How to complete this task
In the data below, format the lines from the one containing "A) Increased efficiency" through the one containing "and ethical standards." as a JSON list of strings. Use one string per line and omit blank lines.
[[ Data records, beginning ]]
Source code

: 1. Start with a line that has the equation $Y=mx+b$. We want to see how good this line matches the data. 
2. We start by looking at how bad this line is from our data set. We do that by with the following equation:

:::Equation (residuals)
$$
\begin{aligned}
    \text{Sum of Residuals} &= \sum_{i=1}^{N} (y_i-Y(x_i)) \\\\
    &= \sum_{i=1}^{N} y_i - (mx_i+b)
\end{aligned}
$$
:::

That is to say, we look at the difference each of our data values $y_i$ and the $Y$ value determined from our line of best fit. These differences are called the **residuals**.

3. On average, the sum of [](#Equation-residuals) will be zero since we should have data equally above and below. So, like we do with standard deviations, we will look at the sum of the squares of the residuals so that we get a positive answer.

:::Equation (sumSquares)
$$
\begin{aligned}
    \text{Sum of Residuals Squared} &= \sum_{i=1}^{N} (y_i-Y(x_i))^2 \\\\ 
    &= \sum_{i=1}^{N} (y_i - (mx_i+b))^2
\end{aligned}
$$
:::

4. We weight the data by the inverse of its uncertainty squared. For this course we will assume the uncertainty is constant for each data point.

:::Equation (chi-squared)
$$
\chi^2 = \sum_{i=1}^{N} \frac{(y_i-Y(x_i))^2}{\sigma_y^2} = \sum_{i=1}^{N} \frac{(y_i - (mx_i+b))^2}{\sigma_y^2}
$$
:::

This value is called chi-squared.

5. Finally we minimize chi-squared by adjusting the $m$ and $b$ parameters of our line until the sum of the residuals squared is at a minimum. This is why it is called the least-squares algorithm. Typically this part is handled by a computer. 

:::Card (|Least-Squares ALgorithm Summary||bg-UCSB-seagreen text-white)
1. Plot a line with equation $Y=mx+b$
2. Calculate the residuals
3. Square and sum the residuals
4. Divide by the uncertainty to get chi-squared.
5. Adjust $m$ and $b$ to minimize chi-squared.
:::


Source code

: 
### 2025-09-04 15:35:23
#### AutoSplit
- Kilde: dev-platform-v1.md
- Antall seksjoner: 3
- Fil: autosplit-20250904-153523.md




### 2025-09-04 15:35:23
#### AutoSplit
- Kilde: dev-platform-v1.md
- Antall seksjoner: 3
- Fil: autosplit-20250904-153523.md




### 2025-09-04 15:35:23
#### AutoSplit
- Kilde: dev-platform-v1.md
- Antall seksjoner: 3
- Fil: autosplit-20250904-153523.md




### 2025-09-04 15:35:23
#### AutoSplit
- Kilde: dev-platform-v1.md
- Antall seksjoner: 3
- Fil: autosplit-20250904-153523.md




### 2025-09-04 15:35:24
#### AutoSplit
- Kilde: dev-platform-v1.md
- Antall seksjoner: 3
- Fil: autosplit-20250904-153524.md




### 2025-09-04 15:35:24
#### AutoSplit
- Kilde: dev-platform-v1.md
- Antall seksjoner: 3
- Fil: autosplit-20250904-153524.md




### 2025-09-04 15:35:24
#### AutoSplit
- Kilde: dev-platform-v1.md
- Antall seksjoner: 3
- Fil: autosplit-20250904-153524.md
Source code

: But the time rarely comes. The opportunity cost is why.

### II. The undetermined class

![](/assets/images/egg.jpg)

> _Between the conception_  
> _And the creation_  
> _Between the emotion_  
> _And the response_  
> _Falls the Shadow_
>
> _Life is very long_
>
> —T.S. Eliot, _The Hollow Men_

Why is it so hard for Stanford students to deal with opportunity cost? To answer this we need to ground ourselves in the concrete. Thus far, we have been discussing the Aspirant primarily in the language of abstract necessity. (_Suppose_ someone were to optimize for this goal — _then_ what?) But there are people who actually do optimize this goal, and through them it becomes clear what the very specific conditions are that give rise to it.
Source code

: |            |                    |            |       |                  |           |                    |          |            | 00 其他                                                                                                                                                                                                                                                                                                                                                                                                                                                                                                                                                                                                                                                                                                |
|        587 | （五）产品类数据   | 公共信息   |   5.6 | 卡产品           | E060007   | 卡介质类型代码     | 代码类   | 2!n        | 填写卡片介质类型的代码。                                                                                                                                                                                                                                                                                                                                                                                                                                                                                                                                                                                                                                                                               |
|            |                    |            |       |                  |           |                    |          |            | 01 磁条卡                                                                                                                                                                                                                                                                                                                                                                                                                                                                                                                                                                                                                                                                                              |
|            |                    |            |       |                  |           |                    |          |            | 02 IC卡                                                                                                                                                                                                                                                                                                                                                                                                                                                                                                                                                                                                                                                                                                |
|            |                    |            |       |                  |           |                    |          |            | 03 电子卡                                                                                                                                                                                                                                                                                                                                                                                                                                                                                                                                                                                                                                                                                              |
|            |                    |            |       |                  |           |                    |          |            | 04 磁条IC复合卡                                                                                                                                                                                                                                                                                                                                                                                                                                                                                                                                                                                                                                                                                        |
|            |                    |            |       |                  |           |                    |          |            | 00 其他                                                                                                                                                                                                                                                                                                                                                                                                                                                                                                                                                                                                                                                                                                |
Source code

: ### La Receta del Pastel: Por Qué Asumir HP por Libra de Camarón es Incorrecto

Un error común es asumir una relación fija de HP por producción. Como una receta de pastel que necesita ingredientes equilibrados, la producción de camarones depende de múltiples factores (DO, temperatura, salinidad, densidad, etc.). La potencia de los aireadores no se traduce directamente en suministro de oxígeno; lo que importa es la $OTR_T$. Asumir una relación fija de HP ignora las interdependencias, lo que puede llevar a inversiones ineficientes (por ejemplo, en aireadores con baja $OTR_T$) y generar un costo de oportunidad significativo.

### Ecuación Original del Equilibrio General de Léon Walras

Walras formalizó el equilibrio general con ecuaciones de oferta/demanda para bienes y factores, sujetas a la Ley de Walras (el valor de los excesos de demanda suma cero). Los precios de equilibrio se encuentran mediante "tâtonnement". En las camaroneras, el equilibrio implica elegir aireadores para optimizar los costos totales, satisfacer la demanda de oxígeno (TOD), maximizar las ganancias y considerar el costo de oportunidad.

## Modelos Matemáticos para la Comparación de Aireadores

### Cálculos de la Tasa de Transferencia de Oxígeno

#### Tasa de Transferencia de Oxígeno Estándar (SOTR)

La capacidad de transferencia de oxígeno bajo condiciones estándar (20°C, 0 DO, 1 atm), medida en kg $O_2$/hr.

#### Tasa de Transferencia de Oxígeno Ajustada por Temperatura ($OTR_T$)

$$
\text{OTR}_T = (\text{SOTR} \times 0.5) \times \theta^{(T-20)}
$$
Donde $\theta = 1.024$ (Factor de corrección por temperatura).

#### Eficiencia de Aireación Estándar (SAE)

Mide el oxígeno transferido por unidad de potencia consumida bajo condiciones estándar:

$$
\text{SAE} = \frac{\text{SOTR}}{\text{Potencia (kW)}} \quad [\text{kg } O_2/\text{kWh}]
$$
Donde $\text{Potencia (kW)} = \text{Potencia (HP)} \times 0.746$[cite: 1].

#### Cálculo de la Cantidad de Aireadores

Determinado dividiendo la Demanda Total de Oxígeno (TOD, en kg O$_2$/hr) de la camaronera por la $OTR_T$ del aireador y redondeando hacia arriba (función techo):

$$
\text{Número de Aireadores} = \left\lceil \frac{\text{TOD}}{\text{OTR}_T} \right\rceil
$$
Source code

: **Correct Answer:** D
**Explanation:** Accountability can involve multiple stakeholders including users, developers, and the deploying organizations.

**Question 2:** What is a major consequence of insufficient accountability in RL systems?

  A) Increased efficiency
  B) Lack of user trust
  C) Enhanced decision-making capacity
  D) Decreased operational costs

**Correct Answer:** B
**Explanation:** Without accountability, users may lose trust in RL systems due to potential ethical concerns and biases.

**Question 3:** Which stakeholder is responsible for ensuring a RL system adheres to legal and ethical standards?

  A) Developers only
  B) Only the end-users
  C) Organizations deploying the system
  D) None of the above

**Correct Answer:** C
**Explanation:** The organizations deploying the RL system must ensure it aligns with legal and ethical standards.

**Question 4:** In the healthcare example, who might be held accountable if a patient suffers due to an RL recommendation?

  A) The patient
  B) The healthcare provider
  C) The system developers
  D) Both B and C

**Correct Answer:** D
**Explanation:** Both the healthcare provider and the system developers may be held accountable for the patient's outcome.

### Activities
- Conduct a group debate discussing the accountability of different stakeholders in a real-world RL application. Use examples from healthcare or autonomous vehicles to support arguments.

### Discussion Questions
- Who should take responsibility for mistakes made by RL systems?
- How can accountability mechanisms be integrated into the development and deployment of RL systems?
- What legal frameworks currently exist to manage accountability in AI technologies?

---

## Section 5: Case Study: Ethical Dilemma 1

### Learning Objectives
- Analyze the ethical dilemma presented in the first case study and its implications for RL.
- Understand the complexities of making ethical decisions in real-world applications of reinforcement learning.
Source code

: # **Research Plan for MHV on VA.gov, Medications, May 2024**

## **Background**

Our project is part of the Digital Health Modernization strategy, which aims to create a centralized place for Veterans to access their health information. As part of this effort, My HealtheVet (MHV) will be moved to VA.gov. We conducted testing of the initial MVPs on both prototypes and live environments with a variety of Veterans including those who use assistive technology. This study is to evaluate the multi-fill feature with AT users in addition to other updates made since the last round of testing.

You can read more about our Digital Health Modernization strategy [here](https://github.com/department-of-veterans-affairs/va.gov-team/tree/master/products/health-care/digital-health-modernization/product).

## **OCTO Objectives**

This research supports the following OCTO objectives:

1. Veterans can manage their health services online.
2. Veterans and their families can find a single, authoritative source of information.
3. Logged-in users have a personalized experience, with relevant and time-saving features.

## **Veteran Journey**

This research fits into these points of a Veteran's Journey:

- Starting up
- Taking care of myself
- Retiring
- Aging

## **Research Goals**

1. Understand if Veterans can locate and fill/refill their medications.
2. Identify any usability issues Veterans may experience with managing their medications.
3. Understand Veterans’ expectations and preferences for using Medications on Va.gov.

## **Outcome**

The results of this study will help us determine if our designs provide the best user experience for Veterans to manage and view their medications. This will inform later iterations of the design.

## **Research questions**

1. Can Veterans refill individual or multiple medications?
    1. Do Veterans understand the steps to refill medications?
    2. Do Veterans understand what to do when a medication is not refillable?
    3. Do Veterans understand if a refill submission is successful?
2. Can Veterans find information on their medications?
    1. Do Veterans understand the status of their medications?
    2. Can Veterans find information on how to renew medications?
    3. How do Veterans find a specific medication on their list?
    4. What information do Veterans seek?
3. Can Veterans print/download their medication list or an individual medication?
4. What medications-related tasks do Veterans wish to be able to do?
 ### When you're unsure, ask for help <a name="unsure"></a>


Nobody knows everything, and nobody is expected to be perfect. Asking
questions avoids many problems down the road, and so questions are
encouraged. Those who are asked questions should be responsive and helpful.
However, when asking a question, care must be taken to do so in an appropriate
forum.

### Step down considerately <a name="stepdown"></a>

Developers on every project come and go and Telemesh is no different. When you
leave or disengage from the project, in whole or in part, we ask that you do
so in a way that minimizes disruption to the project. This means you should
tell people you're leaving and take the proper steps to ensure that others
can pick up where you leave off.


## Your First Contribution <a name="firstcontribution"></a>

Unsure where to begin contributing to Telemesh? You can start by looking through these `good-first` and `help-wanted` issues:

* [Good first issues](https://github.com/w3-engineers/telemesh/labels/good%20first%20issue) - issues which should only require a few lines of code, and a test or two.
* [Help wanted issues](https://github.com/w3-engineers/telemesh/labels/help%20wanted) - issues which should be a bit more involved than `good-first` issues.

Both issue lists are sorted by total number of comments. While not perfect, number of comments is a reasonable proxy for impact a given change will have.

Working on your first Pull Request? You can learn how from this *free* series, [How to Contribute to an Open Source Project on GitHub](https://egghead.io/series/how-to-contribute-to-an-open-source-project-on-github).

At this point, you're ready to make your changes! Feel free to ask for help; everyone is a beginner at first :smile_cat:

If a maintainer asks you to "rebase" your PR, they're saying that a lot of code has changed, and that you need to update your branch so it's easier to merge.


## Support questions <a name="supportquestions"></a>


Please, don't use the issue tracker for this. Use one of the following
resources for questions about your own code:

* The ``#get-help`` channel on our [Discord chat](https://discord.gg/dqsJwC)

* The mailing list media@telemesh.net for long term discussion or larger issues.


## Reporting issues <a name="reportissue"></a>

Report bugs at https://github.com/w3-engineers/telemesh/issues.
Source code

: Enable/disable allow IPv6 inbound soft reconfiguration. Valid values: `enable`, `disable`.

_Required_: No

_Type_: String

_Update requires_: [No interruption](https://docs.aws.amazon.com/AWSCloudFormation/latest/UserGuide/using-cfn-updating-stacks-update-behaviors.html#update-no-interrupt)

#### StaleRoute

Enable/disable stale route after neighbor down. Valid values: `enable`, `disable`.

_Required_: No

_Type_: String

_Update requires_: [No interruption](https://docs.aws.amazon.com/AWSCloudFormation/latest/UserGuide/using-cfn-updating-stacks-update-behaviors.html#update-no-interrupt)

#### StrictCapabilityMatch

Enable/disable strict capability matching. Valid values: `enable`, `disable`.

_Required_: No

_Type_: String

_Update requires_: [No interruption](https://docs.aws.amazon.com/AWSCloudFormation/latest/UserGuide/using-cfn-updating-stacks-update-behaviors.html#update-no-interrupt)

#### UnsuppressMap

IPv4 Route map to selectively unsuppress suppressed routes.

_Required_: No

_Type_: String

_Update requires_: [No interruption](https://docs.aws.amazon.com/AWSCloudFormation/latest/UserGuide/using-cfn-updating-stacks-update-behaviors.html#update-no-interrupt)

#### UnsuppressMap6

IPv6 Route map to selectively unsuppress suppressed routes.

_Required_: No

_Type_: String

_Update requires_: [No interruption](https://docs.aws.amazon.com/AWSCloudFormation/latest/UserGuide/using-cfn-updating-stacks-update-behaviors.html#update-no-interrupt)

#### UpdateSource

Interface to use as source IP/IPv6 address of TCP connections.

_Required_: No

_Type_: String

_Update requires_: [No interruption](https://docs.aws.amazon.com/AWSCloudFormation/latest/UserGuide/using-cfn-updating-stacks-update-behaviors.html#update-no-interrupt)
[[ Data records, end ]]
Your solution
[
  "  A) Increased efficiency",
  "  B) Lack of user trust",
  "  C) Enhanced decision-making capacity",
  "  D) Decreased operational costs",
  "**Correct Answer:** B",
  "**Explanation:** Without accountability, users may lose trust in RL systems due to potential ethical concerns and biases.",
  "**Question 3:** Which stakeholder is responsible for ensuring a RL system adheres to legal and ethical standards?",
  "  A) Developers only",
  "  B) Only the end-users",
  "  C) Organizations deploying the system",
  "  D) None of the above",
  "**Correct Answer:** C",
  "**Explanation:** The organizations deploying the RL system must ensure it aligns with legal and ethical standards."
]